Would you reproduce the data below word for word, from its first line through the line containing "order: Polypodiales"?

-*-*-

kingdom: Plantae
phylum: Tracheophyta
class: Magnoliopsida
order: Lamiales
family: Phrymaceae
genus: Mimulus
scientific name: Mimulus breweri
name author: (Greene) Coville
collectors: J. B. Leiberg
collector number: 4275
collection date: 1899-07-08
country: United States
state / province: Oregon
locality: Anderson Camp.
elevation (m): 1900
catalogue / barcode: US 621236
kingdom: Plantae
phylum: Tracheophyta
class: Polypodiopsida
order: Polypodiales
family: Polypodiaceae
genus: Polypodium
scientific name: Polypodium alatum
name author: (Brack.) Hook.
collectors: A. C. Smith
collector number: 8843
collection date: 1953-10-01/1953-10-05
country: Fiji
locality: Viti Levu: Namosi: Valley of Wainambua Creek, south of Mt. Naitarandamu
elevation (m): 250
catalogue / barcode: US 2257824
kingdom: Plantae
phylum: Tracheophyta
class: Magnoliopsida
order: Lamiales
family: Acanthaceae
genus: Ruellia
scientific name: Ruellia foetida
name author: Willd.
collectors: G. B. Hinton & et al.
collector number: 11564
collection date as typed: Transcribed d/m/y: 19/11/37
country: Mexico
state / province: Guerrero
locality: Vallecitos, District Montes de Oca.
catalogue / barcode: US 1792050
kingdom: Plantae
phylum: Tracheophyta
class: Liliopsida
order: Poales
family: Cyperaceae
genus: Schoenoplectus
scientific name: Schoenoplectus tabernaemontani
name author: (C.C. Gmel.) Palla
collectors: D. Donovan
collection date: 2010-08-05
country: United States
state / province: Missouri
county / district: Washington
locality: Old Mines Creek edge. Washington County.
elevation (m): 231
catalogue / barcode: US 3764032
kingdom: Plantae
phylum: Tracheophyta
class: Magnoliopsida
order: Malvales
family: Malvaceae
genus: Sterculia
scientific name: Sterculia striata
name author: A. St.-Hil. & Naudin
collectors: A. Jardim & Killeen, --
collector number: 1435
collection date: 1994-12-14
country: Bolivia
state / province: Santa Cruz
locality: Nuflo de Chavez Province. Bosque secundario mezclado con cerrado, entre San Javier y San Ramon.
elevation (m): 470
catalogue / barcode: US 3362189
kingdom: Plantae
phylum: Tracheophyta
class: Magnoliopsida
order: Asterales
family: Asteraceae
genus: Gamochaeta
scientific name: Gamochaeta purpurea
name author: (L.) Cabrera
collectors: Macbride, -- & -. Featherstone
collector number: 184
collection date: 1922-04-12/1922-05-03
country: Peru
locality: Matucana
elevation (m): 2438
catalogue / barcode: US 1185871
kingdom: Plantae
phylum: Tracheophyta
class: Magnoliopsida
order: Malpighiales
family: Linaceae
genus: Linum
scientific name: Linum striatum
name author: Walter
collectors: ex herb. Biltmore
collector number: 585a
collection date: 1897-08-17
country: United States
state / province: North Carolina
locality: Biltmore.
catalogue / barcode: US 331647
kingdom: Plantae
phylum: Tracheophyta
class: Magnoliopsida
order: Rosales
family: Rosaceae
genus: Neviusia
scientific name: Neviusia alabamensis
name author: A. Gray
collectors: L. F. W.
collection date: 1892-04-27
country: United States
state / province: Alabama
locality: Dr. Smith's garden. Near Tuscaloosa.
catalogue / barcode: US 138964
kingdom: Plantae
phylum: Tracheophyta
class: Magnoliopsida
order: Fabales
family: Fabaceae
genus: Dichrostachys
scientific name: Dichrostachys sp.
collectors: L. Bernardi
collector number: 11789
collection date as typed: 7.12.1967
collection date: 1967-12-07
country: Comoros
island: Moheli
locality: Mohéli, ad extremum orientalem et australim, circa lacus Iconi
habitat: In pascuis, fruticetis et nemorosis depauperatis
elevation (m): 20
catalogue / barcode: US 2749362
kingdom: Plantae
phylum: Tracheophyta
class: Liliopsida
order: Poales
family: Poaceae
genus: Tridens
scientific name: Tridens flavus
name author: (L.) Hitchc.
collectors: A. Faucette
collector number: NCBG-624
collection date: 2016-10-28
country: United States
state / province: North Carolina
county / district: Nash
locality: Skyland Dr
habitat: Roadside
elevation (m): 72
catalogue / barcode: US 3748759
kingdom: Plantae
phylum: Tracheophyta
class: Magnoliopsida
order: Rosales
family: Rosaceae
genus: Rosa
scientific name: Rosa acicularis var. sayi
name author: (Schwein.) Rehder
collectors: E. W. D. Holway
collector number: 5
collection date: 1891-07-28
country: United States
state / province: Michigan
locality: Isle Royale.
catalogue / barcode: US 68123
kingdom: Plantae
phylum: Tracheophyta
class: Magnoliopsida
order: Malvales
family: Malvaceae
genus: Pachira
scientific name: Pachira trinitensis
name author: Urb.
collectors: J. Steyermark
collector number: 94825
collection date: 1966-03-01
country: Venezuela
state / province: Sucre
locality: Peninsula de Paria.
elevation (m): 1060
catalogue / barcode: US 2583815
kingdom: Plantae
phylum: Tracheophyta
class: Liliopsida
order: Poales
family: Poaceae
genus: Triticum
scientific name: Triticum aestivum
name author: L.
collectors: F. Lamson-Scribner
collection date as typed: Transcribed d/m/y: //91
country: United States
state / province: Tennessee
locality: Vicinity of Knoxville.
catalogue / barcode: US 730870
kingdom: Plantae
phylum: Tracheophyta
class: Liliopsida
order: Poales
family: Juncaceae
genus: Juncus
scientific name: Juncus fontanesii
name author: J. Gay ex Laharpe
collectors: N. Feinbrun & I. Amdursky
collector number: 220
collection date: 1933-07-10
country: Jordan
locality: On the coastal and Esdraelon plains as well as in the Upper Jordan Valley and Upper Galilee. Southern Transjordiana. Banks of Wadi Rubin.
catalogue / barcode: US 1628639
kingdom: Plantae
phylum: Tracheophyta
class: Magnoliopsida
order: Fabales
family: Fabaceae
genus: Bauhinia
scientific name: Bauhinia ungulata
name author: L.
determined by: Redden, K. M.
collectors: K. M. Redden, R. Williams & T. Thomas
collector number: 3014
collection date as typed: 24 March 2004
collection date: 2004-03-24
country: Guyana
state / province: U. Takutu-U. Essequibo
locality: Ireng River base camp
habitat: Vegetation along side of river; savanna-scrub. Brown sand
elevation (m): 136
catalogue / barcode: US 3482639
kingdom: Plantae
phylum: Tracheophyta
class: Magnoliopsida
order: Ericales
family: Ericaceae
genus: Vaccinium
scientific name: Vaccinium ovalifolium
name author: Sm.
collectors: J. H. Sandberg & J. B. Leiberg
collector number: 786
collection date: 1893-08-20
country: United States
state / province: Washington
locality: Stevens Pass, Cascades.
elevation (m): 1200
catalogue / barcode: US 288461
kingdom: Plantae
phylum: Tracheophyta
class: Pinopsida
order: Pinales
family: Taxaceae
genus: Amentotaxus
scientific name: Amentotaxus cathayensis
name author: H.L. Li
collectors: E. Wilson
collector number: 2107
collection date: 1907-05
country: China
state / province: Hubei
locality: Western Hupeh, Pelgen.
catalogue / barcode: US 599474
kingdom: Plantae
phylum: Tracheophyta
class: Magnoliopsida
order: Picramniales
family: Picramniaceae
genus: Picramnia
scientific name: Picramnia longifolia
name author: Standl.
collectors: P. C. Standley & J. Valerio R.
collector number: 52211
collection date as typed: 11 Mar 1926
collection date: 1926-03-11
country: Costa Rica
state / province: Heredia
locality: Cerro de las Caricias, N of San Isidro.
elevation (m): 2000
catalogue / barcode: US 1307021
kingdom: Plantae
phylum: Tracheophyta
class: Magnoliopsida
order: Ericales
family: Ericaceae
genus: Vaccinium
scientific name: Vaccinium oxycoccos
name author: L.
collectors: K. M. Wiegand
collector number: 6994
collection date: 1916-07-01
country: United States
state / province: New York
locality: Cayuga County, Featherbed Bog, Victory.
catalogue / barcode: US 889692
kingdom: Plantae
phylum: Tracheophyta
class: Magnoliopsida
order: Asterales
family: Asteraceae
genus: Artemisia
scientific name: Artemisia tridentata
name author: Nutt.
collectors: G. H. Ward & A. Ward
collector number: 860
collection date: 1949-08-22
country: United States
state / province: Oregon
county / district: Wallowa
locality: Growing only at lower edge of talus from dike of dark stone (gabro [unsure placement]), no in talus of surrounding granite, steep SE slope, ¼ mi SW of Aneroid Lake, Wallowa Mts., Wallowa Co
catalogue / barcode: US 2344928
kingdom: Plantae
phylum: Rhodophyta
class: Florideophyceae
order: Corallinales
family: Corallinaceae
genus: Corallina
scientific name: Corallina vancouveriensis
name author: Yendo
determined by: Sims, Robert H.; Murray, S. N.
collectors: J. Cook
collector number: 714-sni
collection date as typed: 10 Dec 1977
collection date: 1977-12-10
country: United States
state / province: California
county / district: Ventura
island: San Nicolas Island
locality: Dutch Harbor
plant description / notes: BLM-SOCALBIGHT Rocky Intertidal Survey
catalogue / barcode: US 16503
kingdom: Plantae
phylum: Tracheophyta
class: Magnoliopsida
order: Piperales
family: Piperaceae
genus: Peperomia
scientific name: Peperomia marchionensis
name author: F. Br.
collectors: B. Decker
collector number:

-*-*-

--- OUTPUT FOR THIS EXERCISE ---
kingdom: Plantae
phylum: Tracheophyta
class: Magnoliopsida
order: Lamiales
family: Phrymaceae
genus: Mimulus
scientific name: Mimulus breweri
name author: (Greene) Coville
collectors: J. B. Leiberg
collector number: 4275
collection date: 1899-07-08
country: United States
state / province: Oregon
locality: Anderson Camp.
elevation (m): 1900
catalogue / barcode: US 621236
kingdom: Plantae
phylum: Tracheophyta
class: Polypodiopsida
order: Polypodiales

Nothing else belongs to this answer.